# Page-level text extractions
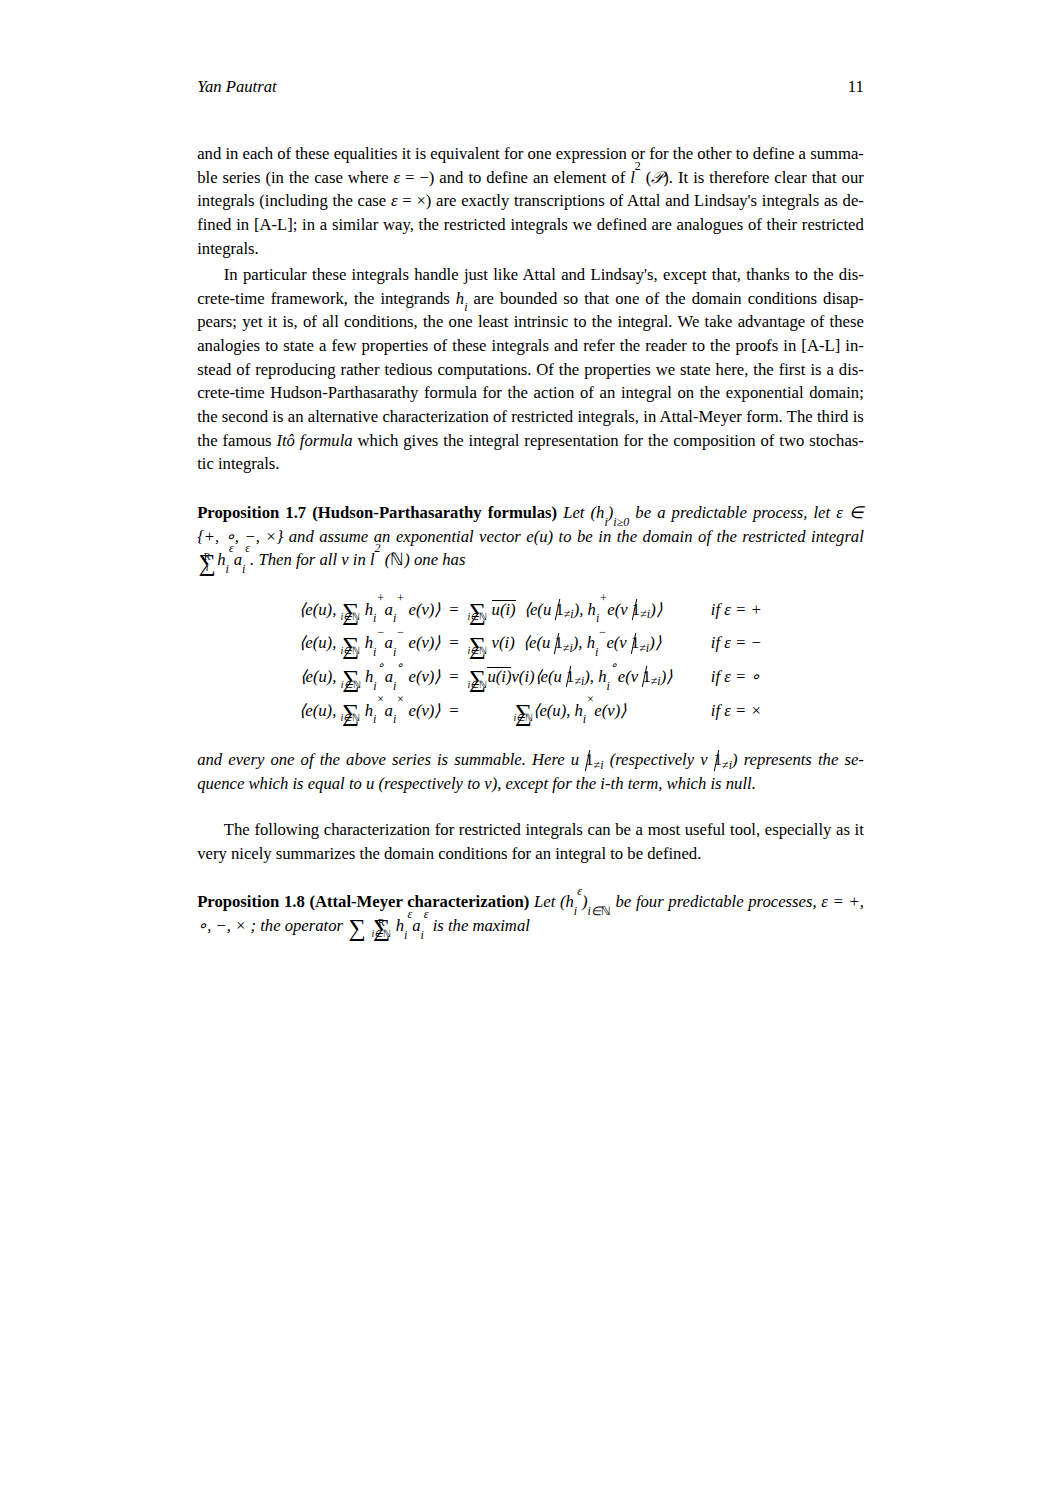Yan Pautrat 11
and in each of these equalities it is equivalent for one expression or for the other to define a summable series (in the case where ε = −) and to define an element of l2 (𝒫). It is therefore clear that our integrals (including the case ε = ×) are exactly transcriptions of Attal and Lindsay's integrals as defined in [A-L]; in a similar way, the restricted integrals we defined are analogues of their restricted integrals.
In particular these integrals handle just like Attal and Lindsay's, except that, thanks to the discrete-time framework, the integrands hi are bounded so that one of the domain conditions disappears; yet it is, of all conditions, the one least intrinsic to the integral. We take advantage of these analogies to state a few properties of these integrals and refer the reader to the proofs in [A-L] instead of reproducing rather tedious computations. Of the properties we state here, the first is a discrete-time Hudson-Parthasarathy formula for the action of an integral on the exponential domain; the second is an alternative characterization of restricted integrals, in Attal-Meyer form. The third is the famous Itô formula which gives the integral representation for the composition of two stochastic integrals.
Proposition 1.7 (Hudson-Parthasarathy formulas) Let (hi)i≥0 be a predictable process, let ε ∈ {+, ∘, −, ×} and assume an exponential vector e(u) to be in the domain of the restricted integral ∑iR hiεaiε. Then for all v in l2 (ℕ) one has
| ⟨ e ( u ), ∑ i ∈ ℕ h i + a i + e ( v )⟩ | = | ∑ i ∈ ℕ u ( i ) ⟨ e ( u ≠ i ), h i + e ( v ≠ i )⟩ | if ε = + |
| ⟨ e ( u ), ∑ i ∈ ℕ h i − a i − e ( v )⟩ | = | ∑ i ∈ ℕ v ( i ) ⟨ e ( u ≠ i ), h i − e ( v ≠ i )⟩ | if ε = − |
| ⟨ e ( u ), ∑ i ∈ ℕ h i ∘ a i ∘ e ( v )⟩ | = | ∑ i ∈ ℕ u ( i ) v ( i )⟨ e ( u ≠ i ), h i ∘ e ( v ≠ i )⟩ | if ε = ∘ |
| ⟨ e ( u ), ∑ i ∈ ℕ h i × a i × e ( v )⟩ | = | ∑ i ∈ ℕ ⟨ e ( u ), h i × e ( v )⟩ | if ε = × |
and every one of the above series is summable. Here u ≠i (respectively v ≠i) represents the sequence which is equal to u (respectively to v), except for the i-th term, which is null.
The following characterization for restricted integrals can be a most useful tool, especially as it very nicely summarizes the domain conditions for an integral to be defined.
Proposition 1.8 (Attal-Meyer characterization) Let (hiε)i∈ℕ be four predictable processes, ε = +, ∘, −, × ; the operator ∑ ∑i∈ℕ R hiεaiε is the maximal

# Task to complete
What is the number of lines above that hold the word "Hudson"? Answer with that number alone.

# Exercise result
2